In the days after the turn of the century, the daily crime sheet of the York Regional Police north of Toronto featured:

An 80-year-old man accused of sexually assaulting and forcibly confining an 83-year-old woman just after midnight on Jan. 1.

A 69-year-old man charged with assault causing bodily harm and threatening death.

Two missing "youths" listed as being 83 and 84 years old.

The Y2K computer glitch caused police software to read 2000 as 1900 and the suspects' years of birth as their ages.

The result was teenagers' suddenly being transformed, at least on paper, into senior citizens.

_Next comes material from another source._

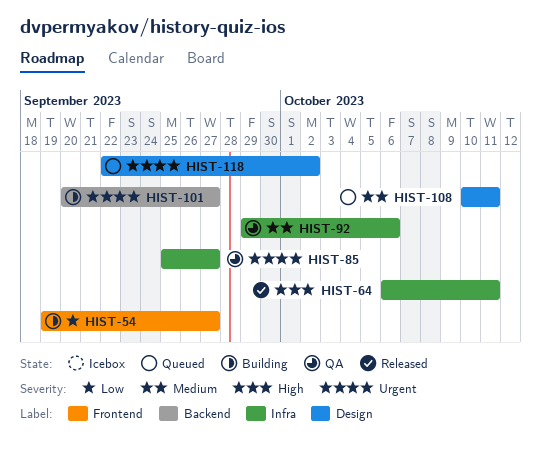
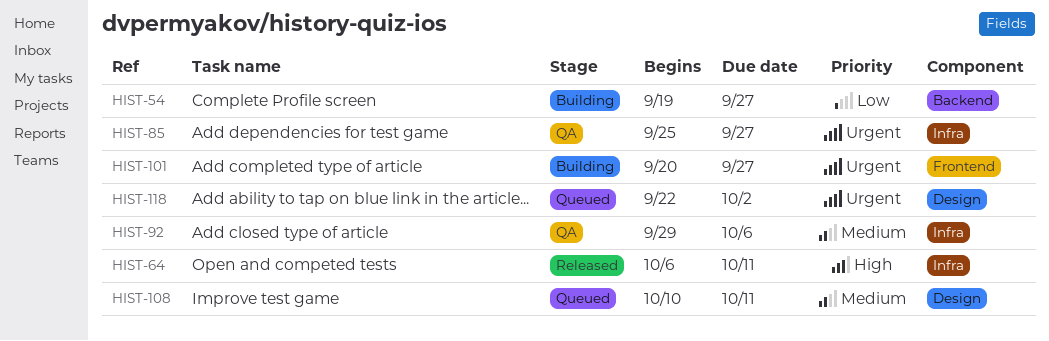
HIST-54, label: Frontend -> Backend
HIST-101, label: Backend -> Frontend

Ken Loney, the computer-services manager for the police department, confirmed the glitch was Y2K-related and said it was caught internally and fixed Monday morning.

He said the Y2K miscalculation did not affect police operations.

But it did not escape a crime reporter who pointed it out to chuckling police officers on duty Monday.

"It's a routine thing -- you look through the police blotter when you get to work and see what's up," said Rick Vanderlinde of the Newmarket, Ont.-based Era Banner, which is published three times a week.

"I saw the one about the 80-year-old sexually assaulting and forcibly confining an 83-year-old woman and I thought, wow, that's quite a story."

He read on, and there seemed to be a genuine seniors crime spree shaping up.

"I'm thinking, what's going on here? The seniors were saying: 'When I get to the millennium, I'm really going to let loose.'? "

But when he reached the item about the 83- and 84-year-old missing youths, he knew something had gone wrong.

He was right.

A few days later, the missing youths, actually aged 15 and 16, made an appearance at the Newmarket police station, providing visible proof that they were many decades away from cashing their pension cheques.